9. The Group underscores that the public health needs of the developing countries will be
best served if full use of the flexibilities available under the WTO TRIPS Agreement,
including the Doha Declaration on the TRIPS Agreement and Public Health are
respected, made available and implemented. This would ease the cost of national
governments in affording health care including medicines and vaccines, and for better
implementation of the principle of universal health coverage.
10. The Group also expresses concern on the threats posed by increasing resistance to
Antimicrobial drugs including multi-drug resistant Malaria, HIV and Tuberculosis, which
are accelerated by excessive use of antimicrobials in animal feeds, inappropriate human
use, and the lack of new and approved antimicrobial drugs and recalls that the challenge
of combating antimicrobial resistance cannot be addressed by any country, or even region
of the world, alone. There is an urgent need for collective action to ensure responsible use
of antimicrobials in both human and animal husbandry and to reduce the burden of
antimicrobial resistance in the environment. In this context, the Group recognizes that the
countries with limited resources and vulnerable healthcare systems need particular help
and attention from the international Community in strengthening antimicrobial
stewardship and infection prevention and control, as well as in reinforcing cooperation in
research & development investments.
11. The Group also wishes to underscore the importance of strengthening public health
systems as both a health and a development goal, in order to address the health related
priorities in an inclusive, people–centric, transparent and sustainable manner based on the
principles of equity, and social justice, which will build on the progress achieved by
States in realizing the MDGs. In this regard, the Group closely follows the ongoing
negotiation on the post – 2015 development agenda, and believes that health and
development must remain core principles of the agenda, as also underlined by the Open
Working Group on Sustainable Development Goals in their proposals.
12. The Group is also concerned on the emerging and critical challenges of noncommunicable diseases (NCDs), which are closely linked to an array of socio-economic
issues that are being disproportionately felt by developing countries.
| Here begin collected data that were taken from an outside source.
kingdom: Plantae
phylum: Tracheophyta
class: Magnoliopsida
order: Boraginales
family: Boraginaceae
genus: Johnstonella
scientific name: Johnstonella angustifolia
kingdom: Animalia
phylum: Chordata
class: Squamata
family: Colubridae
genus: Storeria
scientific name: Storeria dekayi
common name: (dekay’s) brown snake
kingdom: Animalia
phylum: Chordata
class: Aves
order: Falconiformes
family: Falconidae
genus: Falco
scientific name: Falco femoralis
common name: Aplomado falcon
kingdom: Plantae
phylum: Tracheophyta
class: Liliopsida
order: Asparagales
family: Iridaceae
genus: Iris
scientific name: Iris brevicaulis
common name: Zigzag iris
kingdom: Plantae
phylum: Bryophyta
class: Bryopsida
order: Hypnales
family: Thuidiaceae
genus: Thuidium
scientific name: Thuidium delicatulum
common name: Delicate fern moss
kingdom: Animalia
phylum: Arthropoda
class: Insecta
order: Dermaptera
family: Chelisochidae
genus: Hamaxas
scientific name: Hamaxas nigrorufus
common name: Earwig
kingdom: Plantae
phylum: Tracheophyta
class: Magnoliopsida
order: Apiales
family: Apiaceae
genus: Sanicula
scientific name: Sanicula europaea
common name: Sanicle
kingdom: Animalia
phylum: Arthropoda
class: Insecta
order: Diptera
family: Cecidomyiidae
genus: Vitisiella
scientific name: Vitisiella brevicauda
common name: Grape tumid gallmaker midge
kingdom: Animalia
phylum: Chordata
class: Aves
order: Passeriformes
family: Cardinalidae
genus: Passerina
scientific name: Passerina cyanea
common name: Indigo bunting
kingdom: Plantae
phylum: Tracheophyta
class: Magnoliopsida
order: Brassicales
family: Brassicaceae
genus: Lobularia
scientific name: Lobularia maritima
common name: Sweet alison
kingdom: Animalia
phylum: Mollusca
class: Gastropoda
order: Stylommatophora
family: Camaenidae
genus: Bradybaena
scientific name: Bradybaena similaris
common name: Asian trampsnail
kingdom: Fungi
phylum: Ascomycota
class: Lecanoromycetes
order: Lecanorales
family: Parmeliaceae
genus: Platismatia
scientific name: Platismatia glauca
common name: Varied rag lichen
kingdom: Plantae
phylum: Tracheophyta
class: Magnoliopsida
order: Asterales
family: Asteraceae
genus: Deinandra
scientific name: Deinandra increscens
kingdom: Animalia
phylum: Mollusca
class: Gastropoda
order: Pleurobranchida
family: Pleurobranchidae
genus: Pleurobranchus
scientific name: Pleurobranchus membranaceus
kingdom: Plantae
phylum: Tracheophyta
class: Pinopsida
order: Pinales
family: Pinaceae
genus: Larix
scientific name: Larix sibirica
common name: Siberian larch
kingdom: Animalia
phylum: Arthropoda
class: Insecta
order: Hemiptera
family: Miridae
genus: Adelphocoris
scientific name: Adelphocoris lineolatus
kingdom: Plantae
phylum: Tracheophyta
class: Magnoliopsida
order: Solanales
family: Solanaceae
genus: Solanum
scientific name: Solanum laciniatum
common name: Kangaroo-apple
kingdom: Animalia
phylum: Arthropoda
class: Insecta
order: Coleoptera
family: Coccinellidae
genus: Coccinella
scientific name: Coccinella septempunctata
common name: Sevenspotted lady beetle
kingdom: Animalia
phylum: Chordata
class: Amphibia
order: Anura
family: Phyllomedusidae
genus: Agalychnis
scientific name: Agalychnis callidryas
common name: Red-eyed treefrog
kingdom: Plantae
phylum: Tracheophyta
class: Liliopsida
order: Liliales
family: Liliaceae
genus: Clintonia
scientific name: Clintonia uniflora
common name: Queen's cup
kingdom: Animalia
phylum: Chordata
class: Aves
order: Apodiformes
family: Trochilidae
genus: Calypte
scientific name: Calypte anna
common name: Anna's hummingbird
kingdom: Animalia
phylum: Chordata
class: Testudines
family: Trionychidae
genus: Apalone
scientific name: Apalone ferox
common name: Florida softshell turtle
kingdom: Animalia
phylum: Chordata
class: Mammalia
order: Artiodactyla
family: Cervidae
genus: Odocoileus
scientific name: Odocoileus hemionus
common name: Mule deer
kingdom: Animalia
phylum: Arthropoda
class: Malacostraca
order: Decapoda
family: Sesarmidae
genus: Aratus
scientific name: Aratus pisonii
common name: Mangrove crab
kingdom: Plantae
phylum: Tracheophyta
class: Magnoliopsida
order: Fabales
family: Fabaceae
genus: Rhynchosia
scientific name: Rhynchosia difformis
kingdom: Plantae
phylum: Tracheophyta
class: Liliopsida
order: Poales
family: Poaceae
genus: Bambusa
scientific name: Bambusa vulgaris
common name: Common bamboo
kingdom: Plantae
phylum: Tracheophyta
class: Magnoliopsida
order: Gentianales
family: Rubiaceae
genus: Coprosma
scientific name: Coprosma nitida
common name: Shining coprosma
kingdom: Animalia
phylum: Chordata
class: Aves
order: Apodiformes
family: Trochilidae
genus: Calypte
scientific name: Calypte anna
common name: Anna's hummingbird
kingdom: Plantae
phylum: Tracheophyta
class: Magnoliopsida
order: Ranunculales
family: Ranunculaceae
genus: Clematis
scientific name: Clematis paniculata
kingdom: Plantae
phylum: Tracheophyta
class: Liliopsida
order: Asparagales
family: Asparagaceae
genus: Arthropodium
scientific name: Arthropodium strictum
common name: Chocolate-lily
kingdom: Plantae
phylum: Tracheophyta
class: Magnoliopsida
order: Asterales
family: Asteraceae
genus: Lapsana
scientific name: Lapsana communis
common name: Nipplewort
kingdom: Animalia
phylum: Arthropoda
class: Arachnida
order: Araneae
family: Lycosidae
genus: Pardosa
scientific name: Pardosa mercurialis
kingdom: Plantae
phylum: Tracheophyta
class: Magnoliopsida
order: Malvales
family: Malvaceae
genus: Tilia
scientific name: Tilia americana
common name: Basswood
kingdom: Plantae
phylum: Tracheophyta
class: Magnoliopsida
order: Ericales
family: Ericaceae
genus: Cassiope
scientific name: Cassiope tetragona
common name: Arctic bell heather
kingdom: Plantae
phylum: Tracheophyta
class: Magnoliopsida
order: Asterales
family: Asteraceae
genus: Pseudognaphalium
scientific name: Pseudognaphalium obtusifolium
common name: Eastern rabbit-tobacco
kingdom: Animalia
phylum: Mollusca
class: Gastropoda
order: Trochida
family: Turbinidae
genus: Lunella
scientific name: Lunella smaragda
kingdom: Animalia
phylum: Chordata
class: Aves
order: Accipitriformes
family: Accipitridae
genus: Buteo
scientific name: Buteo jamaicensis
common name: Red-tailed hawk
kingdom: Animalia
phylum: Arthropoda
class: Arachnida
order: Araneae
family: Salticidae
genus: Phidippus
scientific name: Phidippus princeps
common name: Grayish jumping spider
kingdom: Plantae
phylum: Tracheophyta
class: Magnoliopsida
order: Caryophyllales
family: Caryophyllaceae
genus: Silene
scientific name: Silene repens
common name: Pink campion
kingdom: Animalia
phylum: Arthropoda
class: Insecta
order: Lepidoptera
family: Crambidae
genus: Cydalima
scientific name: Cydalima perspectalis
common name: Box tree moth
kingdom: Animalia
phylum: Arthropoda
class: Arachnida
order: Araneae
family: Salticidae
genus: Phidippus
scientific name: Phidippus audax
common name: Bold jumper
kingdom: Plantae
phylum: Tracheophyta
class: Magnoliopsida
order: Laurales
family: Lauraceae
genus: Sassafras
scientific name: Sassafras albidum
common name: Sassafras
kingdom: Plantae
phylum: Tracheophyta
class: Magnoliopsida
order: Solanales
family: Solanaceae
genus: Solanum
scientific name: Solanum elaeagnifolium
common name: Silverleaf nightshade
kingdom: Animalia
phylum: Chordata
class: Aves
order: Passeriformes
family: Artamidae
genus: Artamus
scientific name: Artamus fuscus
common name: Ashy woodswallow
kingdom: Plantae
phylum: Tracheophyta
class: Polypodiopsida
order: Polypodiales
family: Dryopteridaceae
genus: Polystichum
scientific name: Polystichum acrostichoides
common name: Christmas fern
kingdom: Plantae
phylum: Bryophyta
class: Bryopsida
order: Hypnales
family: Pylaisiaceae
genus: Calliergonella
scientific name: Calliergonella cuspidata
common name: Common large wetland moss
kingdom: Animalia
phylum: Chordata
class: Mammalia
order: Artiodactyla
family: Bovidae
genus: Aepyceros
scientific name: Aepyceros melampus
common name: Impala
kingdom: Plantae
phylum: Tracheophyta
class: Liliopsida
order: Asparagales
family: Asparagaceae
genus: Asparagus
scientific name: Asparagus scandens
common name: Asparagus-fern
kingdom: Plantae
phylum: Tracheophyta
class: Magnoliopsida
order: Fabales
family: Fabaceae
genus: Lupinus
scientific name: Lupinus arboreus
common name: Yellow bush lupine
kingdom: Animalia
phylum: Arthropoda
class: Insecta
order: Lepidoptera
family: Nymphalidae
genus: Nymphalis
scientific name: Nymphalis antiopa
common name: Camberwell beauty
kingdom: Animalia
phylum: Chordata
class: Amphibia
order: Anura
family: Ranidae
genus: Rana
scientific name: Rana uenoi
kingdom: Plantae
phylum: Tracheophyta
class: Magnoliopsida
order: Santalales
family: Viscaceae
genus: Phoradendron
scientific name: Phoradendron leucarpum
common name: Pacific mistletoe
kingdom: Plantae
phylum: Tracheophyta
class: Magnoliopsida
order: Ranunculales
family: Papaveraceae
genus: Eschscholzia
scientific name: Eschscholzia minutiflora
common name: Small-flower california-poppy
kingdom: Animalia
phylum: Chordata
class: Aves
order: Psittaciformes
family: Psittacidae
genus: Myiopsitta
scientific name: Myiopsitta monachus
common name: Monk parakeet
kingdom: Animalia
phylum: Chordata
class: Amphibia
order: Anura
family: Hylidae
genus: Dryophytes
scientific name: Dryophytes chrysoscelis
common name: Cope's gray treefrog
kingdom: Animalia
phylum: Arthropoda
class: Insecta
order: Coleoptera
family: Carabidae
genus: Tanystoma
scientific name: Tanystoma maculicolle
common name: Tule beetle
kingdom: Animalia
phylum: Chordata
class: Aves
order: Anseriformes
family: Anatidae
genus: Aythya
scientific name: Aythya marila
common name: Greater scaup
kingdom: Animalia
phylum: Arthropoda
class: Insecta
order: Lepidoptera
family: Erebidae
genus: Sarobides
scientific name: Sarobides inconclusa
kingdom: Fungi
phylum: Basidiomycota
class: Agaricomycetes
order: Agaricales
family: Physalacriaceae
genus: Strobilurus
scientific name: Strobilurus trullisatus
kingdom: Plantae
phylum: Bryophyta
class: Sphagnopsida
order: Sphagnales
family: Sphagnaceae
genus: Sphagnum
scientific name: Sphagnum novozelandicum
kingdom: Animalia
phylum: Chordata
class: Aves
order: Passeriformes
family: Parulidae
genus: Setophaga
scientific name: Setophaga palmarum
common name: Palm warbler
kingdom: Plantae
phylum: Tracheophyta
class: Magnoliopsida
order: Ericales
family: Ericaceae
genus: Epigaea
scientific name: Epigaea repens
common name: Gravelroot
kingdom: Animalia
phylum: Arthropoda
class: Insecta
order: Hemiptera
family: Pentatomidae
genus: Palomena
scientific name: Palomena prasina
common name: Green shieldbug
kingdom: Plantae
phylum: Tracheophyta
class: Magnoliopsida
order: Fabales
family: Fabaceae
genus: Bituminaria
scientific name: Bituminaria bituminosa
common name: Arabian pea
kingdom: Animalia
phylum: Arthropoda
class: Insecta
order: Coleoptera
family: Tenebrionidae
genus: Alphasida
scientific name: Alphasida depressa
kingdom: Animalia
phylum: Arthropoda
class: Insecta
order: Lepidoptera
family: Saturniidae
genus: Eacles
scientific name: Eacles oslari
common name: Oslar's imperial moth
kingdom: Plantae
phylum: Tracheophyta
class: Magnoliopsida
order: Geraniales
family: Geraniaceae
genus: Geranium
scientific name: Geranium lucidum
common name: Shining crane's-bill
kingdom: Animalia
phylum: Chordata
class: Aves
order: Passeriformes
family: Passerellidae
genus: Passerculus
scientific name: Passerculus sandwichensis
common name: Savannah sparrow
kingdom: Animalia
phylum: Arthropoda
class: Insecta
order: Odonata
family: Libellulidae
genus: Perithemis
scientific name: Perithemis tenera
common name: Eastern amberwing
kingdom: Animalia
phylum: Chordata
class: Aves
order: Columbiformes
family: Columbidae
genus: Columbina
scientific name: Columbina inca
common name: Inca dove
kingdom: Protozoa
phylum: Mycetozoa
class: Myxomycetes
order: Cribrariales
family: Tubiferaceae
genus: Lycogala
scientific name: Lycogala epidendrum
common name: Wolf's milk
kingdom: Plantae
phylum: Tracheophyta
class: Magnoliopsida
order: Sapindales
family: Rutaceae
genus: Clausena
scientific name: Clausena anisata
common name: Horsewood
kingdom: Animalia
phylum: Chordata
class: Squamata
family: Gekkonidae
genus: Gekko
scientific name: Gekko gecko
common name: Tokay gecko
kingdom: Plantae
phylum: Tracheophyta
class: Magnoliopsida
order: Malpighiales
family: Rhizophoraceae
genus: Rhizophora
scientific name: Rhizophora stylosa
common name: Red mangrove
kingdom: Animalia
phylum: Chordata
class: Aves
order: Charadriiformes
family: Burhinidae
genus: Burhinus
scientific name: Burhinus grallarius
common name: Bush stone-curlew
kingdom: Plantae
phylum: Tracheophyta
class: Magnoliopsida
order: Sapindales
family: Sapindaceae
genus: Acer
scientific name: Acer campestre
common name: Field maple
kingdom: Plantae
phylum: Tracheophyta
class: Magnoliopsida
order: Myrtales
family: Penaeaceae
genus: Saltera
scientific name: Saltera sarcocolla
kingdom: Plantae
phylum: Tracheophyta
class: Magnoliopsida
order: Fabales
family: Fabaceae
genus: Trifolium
The Group
underscores the importance of comprehensive multistakeholder strategies to address the
NCD challenges, including policies and strategies to access affordable and equitable
prevention, treatment and care. Regarding neglected tropical diseases, we underscore
the term ‘neglected’ as these diseases disproportionately affect the poor, but have been
long underserved. We therefore encourage the continued prioritization of these diseases in
national as well as global health agendas, in order to prevent any conceivable
13. Finally the Group wishes to reiterate its firm recognition of WHO’s leading role in
shaping global health policies and in engaging and coordinating global health partners. In
this regard, we appreciate the efforts of the Director General Dr. Margaret Chan in
leading the organization, and also notes the commitments as outlined in the ‘WHO
Statement on the Ebola Response and WHO Reforms’ undertaken by the Director General
and the Staff of the WHO, on the lessons learnt and the path defined for a stronger WHO.
We hope that these commitments will be transpired in to action, enabling the WHO to
emerge more effectively and stronger to be able to fulfill its mandate as the leading global
health authority, for improved health outcomes.